R excludes the "intercept" B-spline (B-spline 0, the leftmost) by adding the unit vector `e0 = [1, 0, 0, …]` as a third constraint row before the QR null-space projection, not an all-ones row.

**Fix:**

```python
if not intercept:
    e0 = np.zeros((1, n_basis))
    e0[0, 0] = 1.0
    const = np.vstack([const, e0])
```

### 3. `crosspred` — prediction grid ordering (varvec / lagvec)

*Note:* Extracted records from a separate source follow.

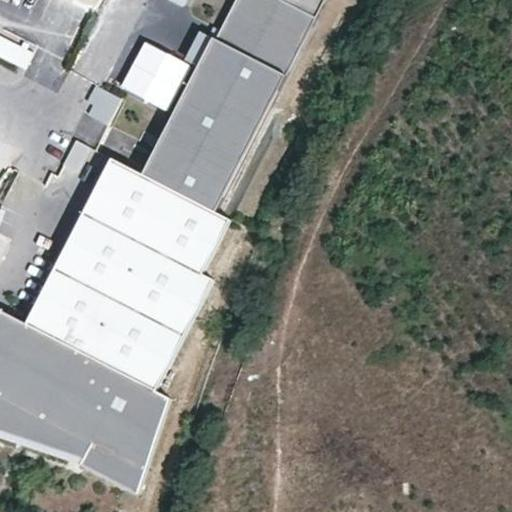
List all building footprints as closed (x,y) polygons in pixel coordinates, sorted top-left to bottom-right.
[(271,0),(314,23),(326,0),(271,0)] [(196,56),(207,30),(198,26),(187,52),(196,56)] [(0,54),(28,65),(34,48),(0,35),(0,54)] [(291,76),(217,38),(148,177),(222,213),(291,76)] [(100,87),(88,111),(108,120),(120,97),(100,87)] [(204,275),(232,220),(148,177),(115,160),(29,325),(0,380),(0,395),(95,444),(88,456),(84,465),(140,495),(172,398),(158,391),(215,280),(204,275)] [(0,395),(0,380),(29,325),(3,311),(0,317),(0,426),(88,456),(95,444),(0,395)]
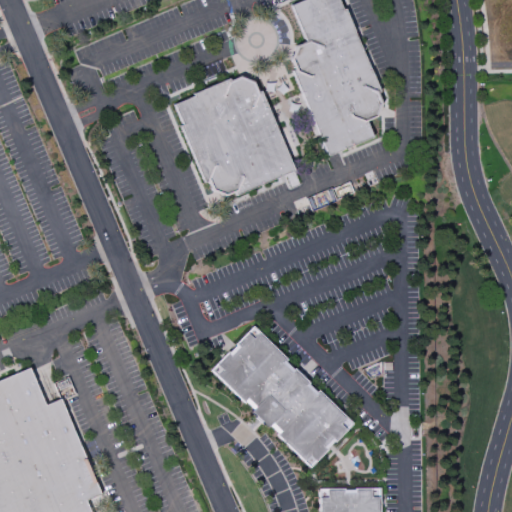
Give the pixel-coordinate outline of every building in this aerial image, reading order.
[(290,6),(303,0),(337,0),(342,10),(344,10),(380,93),(377,94),(381,104),(375,118),(365,122),(371,137),(328,155),(293,72),(296,71),(291,60),(297,47),(306,43),(290,6)] [(259,92),(293,171),(236,195),(235,192),(224,196),(212,191),(208,181),(203,183),(178,126),(181,125),(172,105),(192,96),(191,94),(228,78),(229,82),(239,78),(252,83),(256,93),(259,92)] [(252,327),(350,425),(307,467),(276,436),(279,433),(246,400),(242,404),(208,371),(252,327)] [(0,511),(0,381),(29,369),(44,406),(60,400),(102,495),(85,501),(89,511),(0,511)] [(318,511),(318,490),(378,489),(378,511),(318,511)]
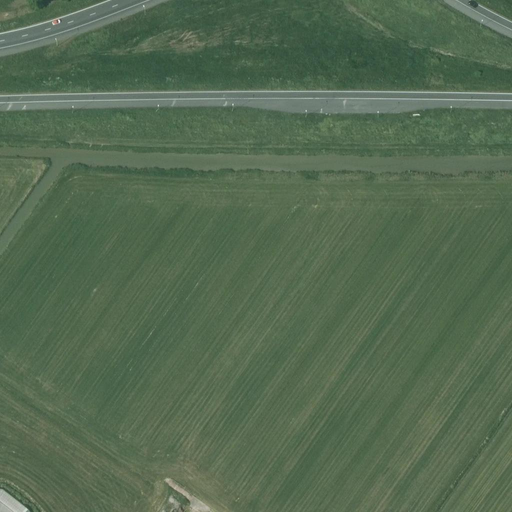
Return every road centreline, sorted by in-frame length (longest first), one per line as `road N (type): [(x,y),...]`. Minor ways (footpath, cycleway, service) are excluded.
road 1 (motorway): [(0,99),(511,98)]
road 2 (motorway): [(0,42),(129,0)]
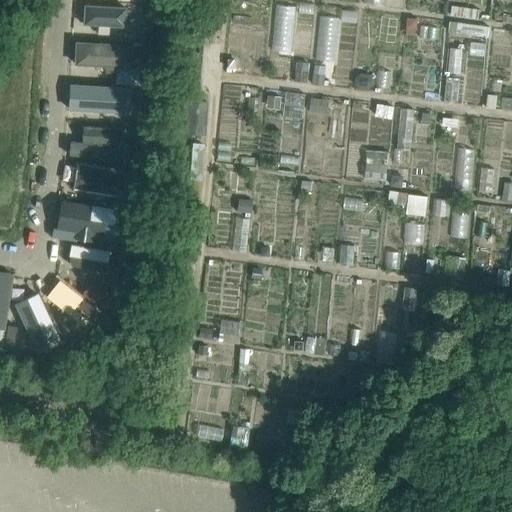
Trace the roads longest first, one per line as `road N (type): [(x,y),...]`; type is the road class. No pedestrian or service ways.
road 1 (track): [(0,387),(184,415),(232,0)]
road 2 (residential): [(0,256),(32,253),(39,236),(63,0)]
road 3 (track): [(226,80),(511,116)]
road 4 (track): [(205,249),(438,280)]
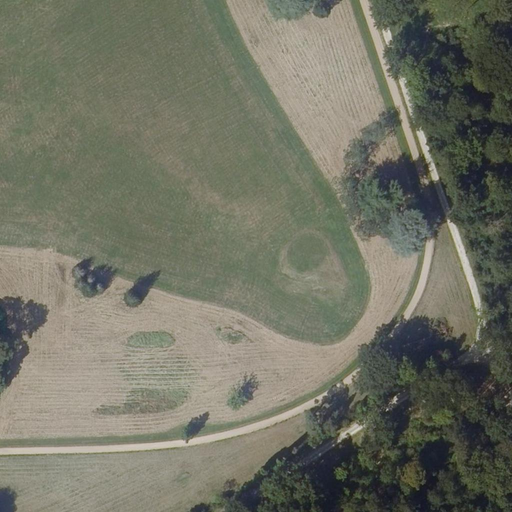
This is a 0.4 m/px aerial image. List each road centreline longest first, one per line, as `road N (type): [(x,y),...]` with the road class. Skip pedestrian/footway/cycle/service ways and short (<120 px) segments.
road 1 (track): [(363,0),(432,207),(426,276),(392,341),(367,371),(331,394),(228,435),(143,447),(0,451)]
road 2 (track): [(375,0),(511,403)]
road 3 (track): [(486,327),(478,345),(449,367),(222,511)]
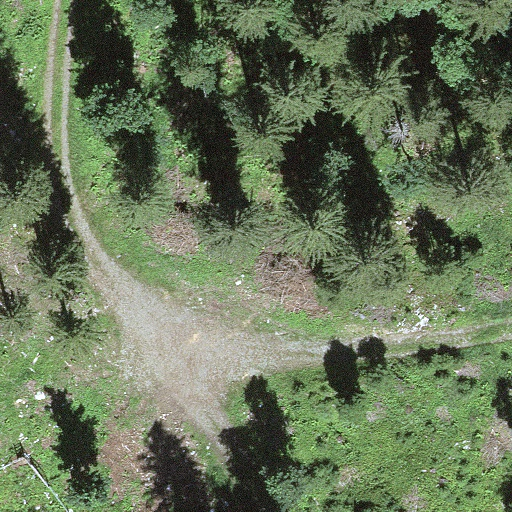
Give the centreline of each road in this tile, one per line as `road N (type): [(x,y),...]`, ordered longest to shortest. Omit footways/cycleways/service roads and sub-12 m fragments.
road 1 (track): [(63,0),(58,197),(100,273),(139,312),(196,343),(271,350),(469,354),(511,331)]
road 2 (track): [(377,0),(236,153),(139,312)]
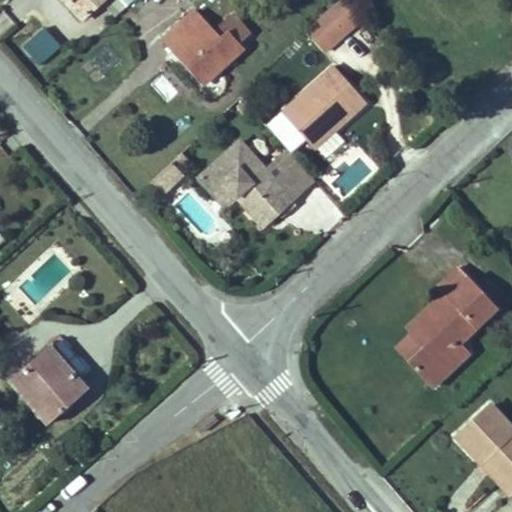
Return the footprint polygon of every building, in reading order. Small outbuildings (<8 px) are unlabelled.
[(102,0),(62,0),(80,20),(102,0)] [(365,22),(346,1),(320,25),(338,45),(365,22)] [(235,43),(248,30),(234,16),(214,34),(192,12),(161,41),(193,74),(199,70),(207,79),(240,49),(235,43)] [(320,25),(310,33),(329,54),(338,45),(320,25)] [(43,26),(20,47),(38,67),(61,46),(43,26)] [(329,69),(277,114),(303,143),(323,125),(329,133),(361,105),(329,69)] [(207,79),(199,70),(193,74),(202,83),(207,79)] [(323,125),(303,143),(310,151),(329,133),(323,125)] [(317,180),(287,147),(268,165),(241,135),(195,177),(225,210),(236,200),(262,229),(317,180)] [(182,155),(149,187),(160,199),(181,179),(176,174),(188,162),(182,155)] [(458,342),(495,307),(459,270),(438,289),(442,293),(406,328),(411,335),(423,348),(407,362),(430,388),(455,364),(445,354),(458,342)] [(407,362),(423,348),(411,335),(395,350),(407,362)] [(455,364),(469,352),(458,342),(445,354),(455,364)] [(15,386),(52,352),(49,348),(11,381),(15,386)] [(49,424),(87,390),(52,352),(15,386),(49,424)] [(511,430),(489,406),(456,437),(495,479),(501,472),(511,483),(511,430)] [(511,489),(511,483),(501,472),(495,479),(508,493),(511,489)]
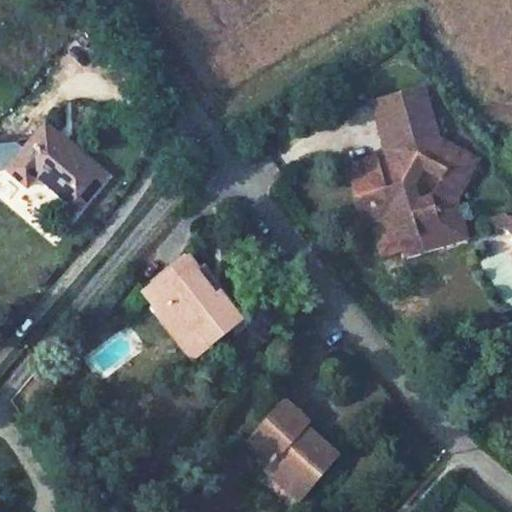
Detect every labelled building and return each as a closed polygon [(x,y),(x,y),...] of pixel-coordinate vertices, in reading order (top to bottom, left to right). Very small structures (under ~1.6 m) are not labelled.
[(390,210),(396,235),(435,225),(440,241),(462,235),(451,195),(474,156),(434,133),(419,80),(375,92),(391,146),(385,156),(377,158),(374,152),(345,160),(361,218),(365,217),(390,210)] [(51,132),(11,178),(33,199),(43,186),(84,223),(113,188),(51,132)] [(396,235),(390,210),(365,217),(374,252),(399,246),(396,235)] [(511,217),(499,211),(483,215),(486,229),(500,225),(511,230),(511,231),(511,217)] [(435,225),(396,235),(399,246),(401,252),(440,241),(435,225)] [(191,257),(145,292),(174,329),(182,324),(202,352),(232,330),(236,336),(245,329),(221,297),(218,299),(206,283),(209,281),(191,257)] [(182,324),(174,329),(195,358),(202,352),(182,324)] [(284,400),(252,437),(274,458),(269,464),(303,495),(342,450),(284,400)]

**Location:** `[src/dlnm/crosspred.py](src/dlnm/crosspred.py)`, `_mkXpred()`

R builds the flat prediction vector as `rep(predvar, length(predlag))` (the full predvar sequence repeated once per lag) with `lagvec = rep(predlag, each=length(predvar))`. This means **predvar varies fastest** (inner loop), predlag slowest (outer loop). The opposite ordering breaks both the allfit accumulation loop and the matfit reshape.

**Fix:**

```python
varvec = np.tile(predvar, len(predlag))       # predvar repeats for each lag
lagvec = np.repeat(predlag, len(predvar))     # each lag repeated len(predvar) times
```

### 4. `crosspred` — matfit / matse reshape order

**Location:** `[src/dlnm/crosspred.py](src/dlnm/crosspred.py)`, `crosspred()`

With the corrected predvar-fastest ordering (point 3), the flat `Xpred @ coef` vector is laid out as `[predvar@lag0, predvar@lag1, …]`. Reshaping it directly as `(n_pred, n_lag)` gives the wrong column assignments. The correct reshape matches R's column-major (Fortran-order) matrix filling:

```python
matfit = (Xpred @ coef).reshape(len(predlag), len(predvar)).T
matse  = np.sqrt(...).reshape(len(predlag), len(predvar)).T
```

### 5. Generating R golden-reference fixtures

The test suite compares Python output against fixtures produced by R. To regenerate them, run the script from the **PyDLNM repository root**:

```bash
Rscript tests/fixtures/generate_fixtures.R
```

On Windows, `Rscript` may not be in `PATH`. Use the full path:

```bat
Rscript tests\fixtures\generate_fixtures.R
```

---

## Differences from the R Package


| Feature             | R `dlnm`                                    | Python `dlnm`                                             |
| ------------------- | ------------------------------------------- | ----------------------------------------------------------- |
| Model fitting       | Integrated with `glm`, `gam`, `coxph`, etc. | Works with `statsmodels` or manual `coef`/`vcov`            |
| Penalised smoothing | Via `mgcv::gam`                             | Penalty matrices provided via `cb_pen()`                    |
| Plotting            | Base R graphics                             | `matplotlib`                                                |
| S3 classes          | `crossbasis`, `crosspred`, etc.             | Python dataclasses and `numpy.ndarray` subclasses           |
| Function naming     | `crossbasis`, `crosspred`                   | Same names, snake_case helpers (`cb_pen`, `plot_crosspred`) |


## Dependencies

- NumPy >= 1.22
- SciPy >= 1.9
- pandas >= 1.5
- matplotlib >= 3.5
- patsy >= 0.5
- statsmodels >= 0.13

## Development

```bash
# Run tests
pytest

# Run tests with coverage
pytest --cov=dlnm --cov-report=html

# Lint
ruff check src/ tests/

# Type check
mypy src/dlnm/
```

## References

1. Gasparrini A. *Distributed lag linear and non-linear models in R: the package dlnm*. Journal of Statistical Software. 2011; 43(8):1–20. [doi:10.18637/jss.v043.i08](https://doi.org/10.18637/jss.v043.i08)
2. Gasparrini A, Armstrong B, Kenward MG. *Distributed lag non-linear models*. Statistics in Medicine. 2010; 29(21):2224–2234. [doi:10.1002/sim.3940](https://doi.org/10.1002/sim.3940)
3. Gasparrini A. *Modeling exposure-lag-response associations with distributed lag non-linear models*. Statistics in Medicine. 2014; 33(5):881–899. [doi:10.1002/sim.5963](https://doi.org/10.1002/sim.5963)

## License

GPL-2.0-or-later — same as the original R package.